Footnote: John Shook is an industrial anthropologist who became intimately familiar with NUMMI and the Toyota Production System when he became the first American manager at Toyota’s headquarters in Japan in 1983, and was assigned to a newly formed group at the company’s Toyota City headquarters in Japan to develop and deliver training programs to support its impending overseas expansion. The link to the John’s complete article is provided here: How To Change A Culture.

Leadership Countermeasures

The second half of transformational change is leadership countermeasures, necessary to stave off the tendency of systems to maximize entropy (the 2nd law of thermodynamics).

When Susumu Uchikawa stated that that “no problem is a problem, and that the manager’s job is to see problems”, what he was really pointing out was that an operating system left unattended will most certainly unravel. The unraveling normally starts as a loose thread that begins to show. However, if not addressed that loose thread may rapidly result in the whole garment unraveling.

So, within the two prongs of Strategy Deployment, planning and operations, leadership diligence is essential.
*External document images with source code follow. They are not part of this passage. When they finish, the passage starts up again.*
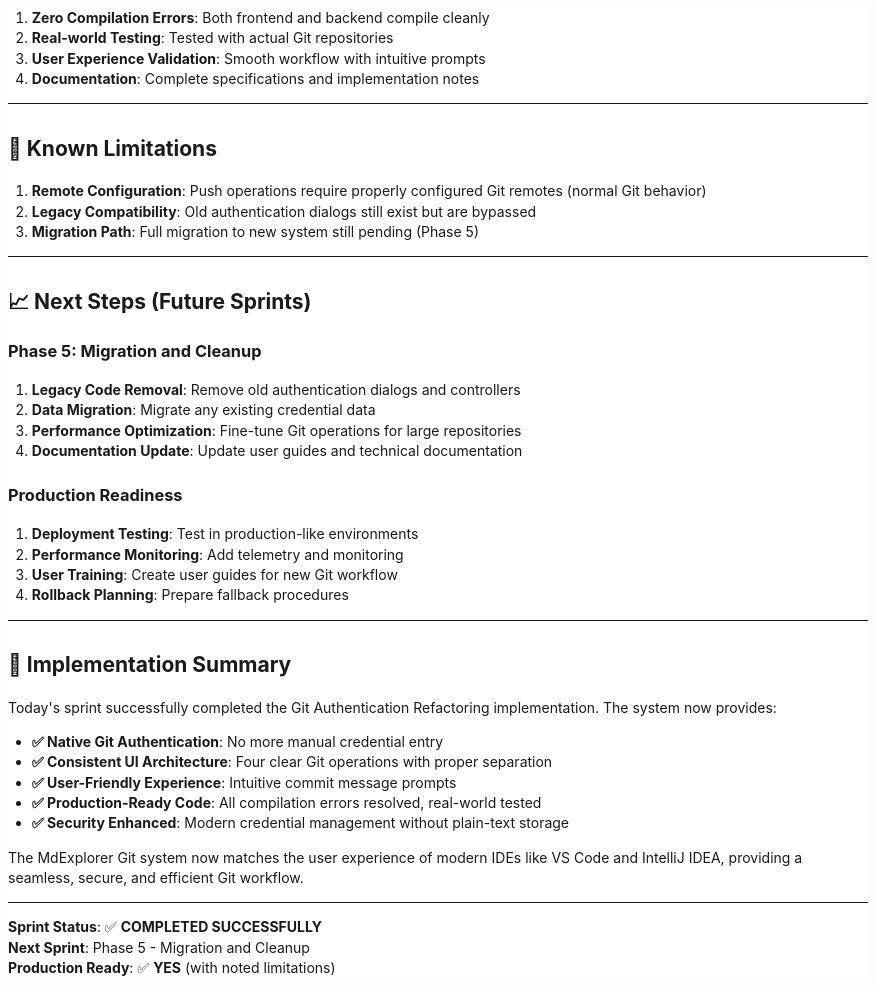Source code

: 1. **Zero Compilation Errors**: Both frontend and backend compile cleanly
2. **Real-world Testing**: Tested with actual Git repositories
3. **User Experience Validation**: Smooth workflow with intuitive prompts
4. **Documentation**: Complete specifications and implementation notes

***

## 🚧 **Known Limitations**

1. **Remote Configuration**: Push operations require properly configured Git remotes (normal Git behavior)
2. **Legacy Compatibility**: Old authentication dialogs still exist but are bypassed
3. **Migration Path**: Full migration to new system still pending (Phase 5)

***

## 📈 **Next Steps (Future Sprints)**

### **Phase 5: Migration and Cleanup**

1. **Legacy Code Removal**: Remove old authentication dialogs and controllers
2. **Data Migration**: Migrate any existing credential data
3. **Performance Optimization**: Fine-tune Git operations for large repositories
4. **Documentation Update**: Update user guides and technical documentation

### **Production Readiness**

1. **Deployment Testing**: Test in production-like environments
2. **Performance Monitoring**: Add telemetry and monitoring
3. **User Training**: Create user guides for new Git workflow
4. **Rollback Planning**: Prepare fallback procedures

***

## 📝 **Implementation Summary**

Today's sprint successfully completed the Git Authentication Refactoring implementation. The system now provides:

* **✅ Native Git Authentication**: No more manual credential entry
* **✅ Consistent UI Architecture**: Four clear Git operations with proper separation
* **✅ User-Friendly Experience**: Intuitive commit message prompts
* **✅ Production-Ready Code**: All compilation errors resolved, real-world tested
* **✅ Security Enhanced**: Modern credential management without plain-text storage

The MdExplorer Git system now matches the user experience of modern IDEs like VS Code and IntelliJ IDEA, providing a seamless, secure, and efficient Git workflow.

***

**Sprint Status**: ✅ **COMPLETED SUCCESSFULLY**\
**Next Sprint**: Phase 5 - Migration and Cleanup\
**Production Ready**: ✅ **YES** (with noted limitations)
As John Shook described based upon his experience with Toyota and NUMMI, cultural change and sustenance requires constant leadership attention to the following:

  1. The things that are to be accomplished
    1. The aim of the system and the cascading strategies, initiatives, and process measures.
    2. Follow-up on necessary process countermeasures to keep the strategic plan and execution of the plan on track
  2. How the various roles are to interact?
    1. The effective communication flywheel, the catch-ball process, the daily huddles, the weekly operational rounding, and so forth
  3. The process (PDCA) training necessary to improve processes
    1. Engaging associates in practical learnings regarding how to sustain and continually improve upon all value-creating processes
  4. Then, doing what is necessary to reinforce the right behaviors
    1. Supporting “stop-the-line” actions, and functioning as a servant leader to support those who are directly responsible for customer first, zero defect performance.
    2. As the chairman of Toyota, Fujio Cho, said: “Go see, ask why, and show respect.”


In summary, to move from poor performance, or even from good performance, to great performance requires two things:

  1. Adopting the right mental models to create a culture of:
    1. Mutual trust and respect
    2. Involvement
    3. Teamwork
    4. Safety
    5. Equity – Validating that we’re all in this together
  2. Constantly initiating purposeful, persistent, and practical leadership countermeasures to ensure:
    1. The right things are being accomplished
    2. All roles are interacting in the most productive fashion
    3. Continuous improvement becomes the norm
    4. Right behaviors are being reinforced.

Do that, and transformational change will take root and flourish in your organization as well.